Wer etwa in China verhandelt, erlebt, dass der wichtigste Mensch am Tisch in Verhandlungen schon einmal einschläft und sich erst ganz am Ende überhaupt äußert. Er darf das, denn er ist der Ranghöchste.

Seien auch Sie in wichtigen Gesprächen oder in der Öffentlichkeit selbst bedächtig und plappern Sie nicht alles heraus. Wenn Sie doch etwas sagen, bleiben Sie weitgehend im Ungefähren, damit Ihr Publikum noch lange nach Ihrem Treffen damit beschäftigt ist, Ihre Aussagen zu interpretieren.
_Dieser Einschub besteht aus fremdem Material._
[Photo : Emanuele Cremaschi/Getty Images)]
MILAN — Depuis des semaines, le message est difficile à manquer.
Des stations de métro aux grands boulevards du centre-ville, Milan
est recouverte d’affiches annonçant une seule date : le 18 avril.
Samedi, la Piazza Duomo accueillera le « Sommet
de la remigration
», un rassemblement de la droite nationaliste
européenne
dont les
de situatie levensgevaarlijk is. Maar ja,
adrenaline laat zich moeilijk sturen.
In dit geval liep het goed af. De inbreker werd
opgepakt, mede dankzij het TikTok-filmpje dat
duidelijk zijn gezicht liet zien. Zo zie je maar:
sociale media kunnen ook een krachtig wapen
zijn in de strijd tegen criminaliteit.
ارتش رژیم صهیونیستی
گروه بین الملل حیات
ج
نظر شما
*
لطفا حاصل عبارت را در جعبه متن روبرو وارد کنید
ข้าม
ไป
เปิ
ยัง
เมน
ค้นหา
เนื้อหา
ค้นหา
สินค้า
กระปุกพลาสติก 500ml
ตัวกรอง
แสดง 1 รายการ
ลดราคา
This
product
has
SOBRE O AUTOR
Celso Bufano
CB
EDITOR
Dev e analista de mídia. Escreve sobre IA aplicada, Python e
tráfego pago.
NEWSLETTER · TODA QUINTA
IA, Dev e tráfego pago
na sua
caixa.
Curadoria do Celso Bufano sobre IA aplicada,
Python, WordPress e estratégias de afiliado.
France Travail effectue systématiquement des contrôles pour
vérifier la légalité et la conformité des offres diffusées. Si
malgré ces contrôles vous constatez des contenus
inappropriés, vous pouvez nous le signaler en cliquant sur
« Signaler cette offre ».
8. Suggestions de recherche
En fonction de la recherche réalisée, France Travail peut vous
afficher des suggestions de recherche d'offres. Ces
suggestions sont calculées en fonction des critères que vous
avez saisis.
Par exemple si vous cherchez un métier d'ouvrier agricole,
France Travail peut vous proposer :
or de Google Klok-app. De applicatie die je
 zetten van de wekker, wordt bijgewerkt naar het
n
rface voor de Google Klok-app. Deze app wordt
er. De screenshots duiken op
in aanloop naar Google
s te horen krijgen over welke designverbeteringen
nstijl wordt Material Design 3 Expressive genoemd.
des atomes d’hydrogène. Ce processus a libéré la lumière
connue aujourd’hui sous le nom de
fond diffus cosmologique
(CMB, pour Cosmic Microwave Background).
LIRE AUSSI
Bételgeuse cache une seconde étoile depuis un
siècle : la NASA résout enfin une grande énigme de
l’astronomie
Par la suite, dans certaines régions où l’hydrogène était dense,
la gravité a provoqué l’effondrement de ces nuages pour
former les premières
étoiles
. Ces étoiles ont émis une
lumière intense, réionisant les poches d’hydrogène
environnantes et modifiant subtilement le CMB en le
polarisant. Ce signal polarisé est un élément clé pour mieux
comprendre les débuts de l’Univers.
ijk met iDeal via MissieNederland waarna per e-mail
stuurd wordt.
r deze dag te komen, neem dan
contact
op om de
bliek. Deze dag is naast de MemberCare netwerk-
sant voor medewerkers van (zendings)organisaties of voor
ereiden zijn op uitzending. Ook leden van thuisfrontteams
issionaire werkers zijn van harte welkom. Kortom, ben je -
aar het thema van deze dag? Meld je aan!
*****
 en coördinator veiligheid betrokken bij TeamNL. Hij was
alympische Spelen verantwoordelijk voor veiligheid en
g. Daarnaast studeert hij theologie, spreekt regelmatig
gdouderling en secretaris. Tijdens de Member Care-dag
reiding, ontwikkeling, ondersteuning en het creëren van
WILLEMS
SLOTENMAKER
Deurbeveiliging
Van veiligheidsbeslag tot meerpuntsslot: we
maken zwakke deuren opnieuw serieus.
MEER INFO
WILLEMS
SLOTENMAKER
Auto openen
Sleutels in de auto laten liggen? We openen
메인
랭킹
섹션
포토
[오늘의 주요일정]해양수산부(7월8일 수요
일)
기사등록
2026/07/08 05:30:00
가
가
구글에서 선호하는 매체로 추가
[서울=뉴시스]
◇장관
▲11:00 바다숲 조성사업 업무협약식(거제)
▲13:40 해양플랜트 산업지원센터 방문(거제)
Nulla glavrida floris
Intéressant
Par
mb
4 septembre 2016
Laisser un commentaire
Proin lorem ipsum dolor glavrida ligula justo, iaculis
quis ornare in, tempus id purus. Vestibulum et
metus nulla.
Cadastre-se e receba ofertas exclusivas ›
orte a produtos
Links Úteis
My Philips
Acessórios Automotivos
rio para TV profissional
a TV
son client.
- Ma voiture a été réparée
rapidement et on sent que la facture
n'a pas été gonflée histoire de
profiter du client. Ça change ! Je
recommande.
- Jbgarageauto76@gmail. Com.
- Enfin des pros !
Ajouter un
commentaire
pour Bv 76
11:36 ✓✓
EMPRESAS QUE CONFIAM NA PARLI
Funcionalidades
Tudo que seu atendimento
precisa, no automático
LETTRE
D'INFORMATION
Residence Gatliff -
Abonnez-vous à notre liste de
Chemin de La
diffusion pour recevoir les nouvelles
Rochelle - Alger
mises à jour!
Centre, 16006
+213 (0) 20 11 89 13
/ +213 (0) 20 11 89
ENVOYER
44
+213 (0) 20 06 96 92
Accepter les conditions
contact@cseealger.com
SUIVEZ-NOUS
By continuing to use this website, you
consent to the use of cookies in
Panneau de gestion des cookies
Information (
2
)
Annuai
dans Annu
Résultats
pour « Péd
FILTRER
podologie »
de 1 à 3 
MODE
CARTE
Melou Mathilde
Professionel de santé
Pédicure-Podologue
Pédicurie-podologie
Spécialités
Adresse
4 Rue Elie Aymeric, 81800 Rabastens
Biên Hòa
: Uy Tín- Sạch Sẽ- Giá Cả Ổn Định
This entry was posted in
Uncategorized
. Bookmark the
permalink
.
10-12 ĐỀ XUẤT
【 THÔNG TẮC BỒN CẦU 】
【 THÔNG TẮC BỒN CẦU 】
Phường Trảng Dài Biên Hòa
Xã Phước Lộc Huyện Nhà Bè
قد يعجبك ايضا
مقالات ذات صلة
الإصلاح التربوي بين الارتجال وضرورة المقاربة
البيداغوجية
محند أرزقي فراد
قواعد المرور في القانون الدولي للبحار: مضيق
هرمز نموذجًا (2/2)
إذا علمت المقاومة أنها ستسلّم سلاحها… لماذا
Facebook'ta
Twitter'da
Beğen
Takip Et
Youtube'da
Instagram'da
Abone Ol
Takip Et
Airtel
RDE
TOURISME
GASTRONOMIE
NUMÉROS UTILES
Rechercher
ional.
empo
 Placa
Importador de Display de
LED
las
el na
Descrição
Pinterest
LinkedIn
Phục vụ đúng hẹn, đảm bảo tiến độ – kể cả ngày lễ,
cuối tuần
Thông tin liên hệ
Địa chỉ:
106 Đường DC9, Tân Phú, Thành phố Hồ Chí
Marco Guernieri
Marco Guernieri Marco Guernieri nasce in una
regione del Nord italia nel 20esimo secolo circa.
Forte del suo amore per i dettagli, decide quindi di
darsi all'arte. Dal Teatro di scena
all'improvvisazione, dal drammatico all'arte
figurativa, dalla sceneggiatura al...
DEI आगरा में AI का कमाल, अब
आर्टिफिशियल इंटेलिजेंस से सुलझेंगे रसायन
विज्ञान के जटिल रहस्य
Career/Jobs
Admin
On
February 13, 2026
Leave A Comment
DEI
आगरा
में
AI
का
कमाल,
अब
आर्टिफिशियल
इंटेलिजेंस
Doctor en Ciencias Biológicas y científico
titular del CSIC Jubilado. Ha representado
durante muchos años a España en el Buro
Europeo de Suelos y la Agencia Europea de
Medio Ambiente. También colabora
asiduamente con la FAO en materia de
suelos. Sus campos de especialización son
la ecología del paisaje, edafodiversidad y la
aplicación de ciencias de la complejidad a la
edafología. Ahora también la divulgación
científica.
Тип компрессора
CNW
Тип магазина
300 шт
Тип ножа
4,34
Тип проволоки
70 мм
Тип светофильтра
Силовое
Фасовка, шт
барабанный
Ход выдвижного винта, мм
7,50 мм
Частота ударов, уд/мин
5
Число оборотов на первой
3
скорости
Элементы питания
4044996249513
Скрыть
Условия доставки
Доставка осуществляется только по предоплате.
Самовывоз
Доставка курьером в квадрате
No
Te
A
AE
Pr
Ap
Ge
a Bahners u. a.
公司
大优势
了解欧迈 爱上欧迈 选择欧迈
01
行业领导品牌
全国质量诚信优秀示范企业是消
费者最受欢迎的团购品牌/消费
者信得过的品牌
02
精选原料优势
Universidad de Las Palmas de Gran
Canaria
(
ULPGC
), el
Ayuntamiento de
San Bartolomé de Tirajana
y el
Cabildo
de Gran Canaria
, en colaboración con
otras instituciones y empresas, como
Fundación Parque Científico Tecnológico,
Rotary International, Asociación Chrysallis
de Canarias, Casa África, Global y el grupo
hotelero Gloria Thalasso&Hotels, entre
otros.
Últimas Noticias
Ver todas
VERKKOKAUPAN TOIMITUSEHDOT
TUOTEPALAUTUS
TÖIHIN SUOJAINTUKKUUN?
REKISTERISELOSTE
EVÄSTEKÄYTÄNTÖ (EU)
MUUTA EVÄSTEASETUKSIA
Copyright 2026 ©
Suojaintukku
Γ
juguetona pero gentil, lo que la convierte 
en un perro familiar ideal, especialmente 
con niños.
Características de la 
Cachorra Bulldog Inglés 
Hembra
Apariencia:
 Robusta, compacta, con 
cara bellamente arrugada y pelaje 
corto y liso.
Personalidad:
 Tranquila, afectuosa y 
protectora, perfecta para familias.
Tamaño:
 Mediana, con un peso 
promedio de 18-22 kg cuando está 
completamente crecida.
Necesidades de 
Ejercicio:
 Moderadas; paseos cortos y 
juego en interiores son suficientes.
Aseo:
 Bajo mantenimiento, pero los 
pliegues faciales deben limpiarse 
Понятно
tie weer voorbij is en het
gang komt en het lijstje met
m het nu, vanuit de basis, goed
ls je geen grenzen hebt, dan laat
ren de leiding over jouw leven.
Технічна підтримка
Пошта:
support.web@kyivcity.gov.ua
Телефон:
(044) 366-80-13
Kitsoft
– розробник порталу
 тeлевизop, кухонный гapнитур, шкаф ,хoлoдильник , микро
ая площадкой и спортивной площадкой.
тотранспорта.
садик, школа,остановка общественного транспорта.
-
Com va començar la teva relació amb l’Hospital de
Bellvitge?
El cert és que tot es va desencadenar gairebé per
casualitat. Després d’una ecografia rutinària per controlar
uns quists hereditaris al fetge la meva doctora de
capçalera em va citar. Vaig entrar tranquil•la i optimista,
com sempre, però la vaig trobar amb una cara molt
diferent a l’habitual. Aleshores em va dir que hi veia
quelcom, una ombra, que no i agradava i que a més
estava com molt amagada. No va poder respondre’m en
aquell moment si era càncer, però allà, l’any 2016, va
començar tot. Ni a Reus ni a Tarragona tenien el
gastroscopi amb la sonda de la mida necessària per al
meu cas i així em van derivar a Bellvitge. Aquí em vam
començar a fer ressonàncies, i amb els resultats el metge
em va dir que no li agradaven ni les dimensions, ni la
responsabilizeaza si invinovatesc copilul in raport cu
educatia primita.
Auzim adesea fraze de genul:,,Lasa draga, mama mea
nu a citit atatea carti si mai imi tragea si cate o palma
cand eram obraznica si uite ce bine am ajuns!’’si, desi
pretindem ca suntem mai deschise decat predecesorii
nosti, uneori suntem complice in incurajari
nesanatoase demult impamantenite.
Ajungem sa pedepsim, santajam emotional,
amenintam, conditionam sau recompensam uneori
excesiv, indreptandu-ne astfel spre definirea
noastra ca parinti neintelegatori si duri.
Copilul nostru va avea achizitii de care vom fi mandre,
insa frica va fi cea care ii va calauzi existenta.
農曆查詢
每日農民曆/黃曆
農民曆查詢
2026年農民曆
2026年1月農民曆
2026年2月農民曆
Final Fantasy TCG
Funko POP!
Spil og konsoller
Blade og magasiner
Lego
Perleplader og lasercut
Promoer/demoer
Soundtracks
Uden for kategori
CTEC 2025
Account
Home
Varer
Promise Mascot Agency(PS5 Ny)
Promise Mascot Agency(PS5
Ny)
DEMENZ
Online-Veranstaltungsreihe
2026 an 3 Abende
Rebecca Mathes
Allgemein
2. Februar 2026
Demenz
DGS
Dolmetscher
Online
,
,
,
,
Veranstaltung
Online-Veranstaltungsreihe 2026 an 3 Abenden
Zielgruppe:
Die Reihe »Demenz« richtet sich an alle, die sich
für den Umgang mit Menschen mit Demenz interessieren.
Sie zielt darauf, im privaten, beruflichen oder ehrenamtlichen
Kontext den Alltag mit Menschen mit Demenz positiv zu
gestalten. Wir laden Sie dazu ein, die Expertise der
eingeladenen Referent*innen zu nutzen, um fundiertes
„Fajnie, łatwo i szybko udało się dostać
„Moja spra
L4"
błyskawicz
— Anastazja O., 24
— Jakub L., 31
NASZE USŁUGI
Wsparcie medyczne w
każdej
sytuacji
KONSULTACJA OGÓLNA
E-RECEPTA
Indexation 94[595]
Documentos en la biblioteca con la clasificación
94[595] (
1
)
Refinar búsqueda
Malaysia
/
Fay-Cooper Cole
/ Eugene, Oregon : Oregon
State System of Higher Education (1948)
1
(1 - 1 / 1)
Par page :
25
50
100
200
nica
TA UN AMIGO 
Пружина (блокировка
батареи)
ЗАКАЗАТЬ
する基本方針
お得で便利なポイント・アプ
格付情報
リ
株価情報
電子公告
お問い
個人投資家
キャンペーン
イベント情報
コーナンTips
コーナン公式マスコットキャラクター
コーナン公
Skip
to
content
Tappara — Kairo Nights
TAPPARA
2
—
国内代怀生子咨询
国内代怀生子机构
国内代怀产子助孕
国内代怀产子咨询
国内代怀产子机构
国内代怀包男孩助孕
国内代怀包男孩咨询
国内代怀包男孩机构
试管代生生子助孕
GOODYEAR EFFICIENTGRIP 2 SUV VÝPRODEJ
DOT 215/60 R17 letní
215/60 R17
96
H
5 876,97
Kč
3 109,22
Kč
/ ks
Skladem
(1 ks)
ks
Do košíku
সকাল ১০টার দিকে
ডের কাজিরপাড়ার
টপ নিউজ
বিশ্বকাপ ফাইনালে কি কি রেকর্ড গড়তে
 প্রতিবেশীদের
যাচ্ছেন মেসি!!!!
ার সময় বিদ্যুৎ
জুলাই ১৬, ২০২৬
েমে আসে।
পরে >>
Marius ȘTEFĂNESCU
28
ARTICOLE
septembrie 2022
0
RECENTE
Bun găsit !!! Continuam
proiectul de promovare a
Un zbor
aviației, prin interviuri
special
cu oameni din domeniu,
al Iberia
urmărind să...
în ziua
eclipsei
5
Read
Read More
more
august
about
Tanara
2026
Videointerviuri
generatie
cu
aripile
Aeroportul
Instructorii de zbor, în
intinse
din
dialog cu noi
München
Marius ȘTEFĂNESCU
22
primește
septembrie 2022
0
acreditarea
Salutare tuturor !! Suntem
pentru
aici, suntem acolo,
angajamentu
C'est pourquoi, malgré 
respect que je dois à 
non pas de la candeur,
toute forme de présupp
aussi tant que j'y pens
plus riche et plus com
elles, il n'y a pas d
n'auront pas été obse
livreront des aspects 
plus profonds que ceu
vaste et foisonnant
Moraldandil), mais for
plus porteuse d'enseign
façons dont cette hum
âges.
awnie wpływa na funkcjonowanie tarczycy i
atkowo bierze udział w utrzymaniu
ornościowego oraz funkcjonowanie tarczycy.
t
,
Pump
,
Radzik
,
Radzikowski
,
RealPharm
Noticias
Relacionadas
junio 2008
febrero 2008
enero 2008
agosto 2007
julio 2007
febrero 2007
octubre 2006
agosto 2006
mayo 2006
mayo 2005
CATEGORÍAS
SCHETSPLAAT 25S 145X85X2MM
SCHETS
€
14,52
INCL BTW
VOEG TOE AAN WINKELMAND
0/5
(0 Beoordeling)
Besinnen Sie sich also wie Merkel auf die Kraft der Ruhe.

Sollten Sie ein Unternehmen führen und einmal in eine größere Krise hineingeraten, warten Sie zunächst ab und schweigen Sie ein paar Tage. Das erfordert Mut und wird ihnen daher Respekt einbringen. Kommentieren Sie das Geschehen dann öffentlich bedeutungsvoll, aber möglichst wolkig. Ihre PR-Berater werden Ihnen das exakte Gegenteil raten, weil diese ja mit viel Gerede und Getue auch mehr verdienen. Doch Transparenz und Klarheit können Sie so schnell ohnehin nicht garantieren, also versuchen Sie lieber, weniger zu sagen und mit ruhiger Hand zu lenken. Sie wirken stark und souverän. Denken Sie daran: Handeln wird überschätzt. Je mehr sie reden, desto weniger wirken sie. Kommunikation erzeugt immer Anschlusskommunikation – und das verkompliziert die Dinge immer weiter. Schon der griechische Philosoph Pythagoras – wir kennen ihn noch dunkel aus dem Mathematikunterricht – hat seinen Schülern folgenden Ratschlag gegeben: »Man soll schweigen oder Dinge sagen, die noch besser sind als das Schweigen.« Das ist auch heute eine gute Faustregel.
Deutungshoheit durch »nichts sagen«
Werden dagegen Sie angeschwiegen und erwarten sich Informationen, wo keine kommen, dann lassen Sie sich nicht verunsichern und heben Sie das Gegenüber nicht auf einen übermächtigen Sockel. Fragen Sie einfach nach. Bohren Sie. Gehen Sie den Dingen auf den Grund und schauen Sie durch das Schweigen hindurch. Denn wie wir gesehen haben, dient es meist vor allem dazu, sich mächtig zu inszenieren und uns dabei abhängig zu machen.

Die Bundeskanzlerin hat dieses Erfolgsmuster perfektioniert, und das meine ich keinesfalls abwertend oder ironisch. Dass die pompös auftrumpfenden, hektisch agierenden Staatschefs anderer westlicher Länder einmal ähnlich lange im Sattel sitzen wie sie und dabei auch noch annähernd so beliebt sein werden, ist unvorstellbar – nicht nur aufgrund rechtlicher Hürden. Durch ihre private Verschwiegenheit, ihr vielsagendes öffentliches Schweigen und ihren Regierungsstil des »präsidentiellen Zauderns« hat Angela Merkel die deutsche Politik anderthalb Jahrzehnte dominiert. Die Deutungshoheit gewinnen durch »nicht reden«, auch das kann also eindrucksvoll gelingen.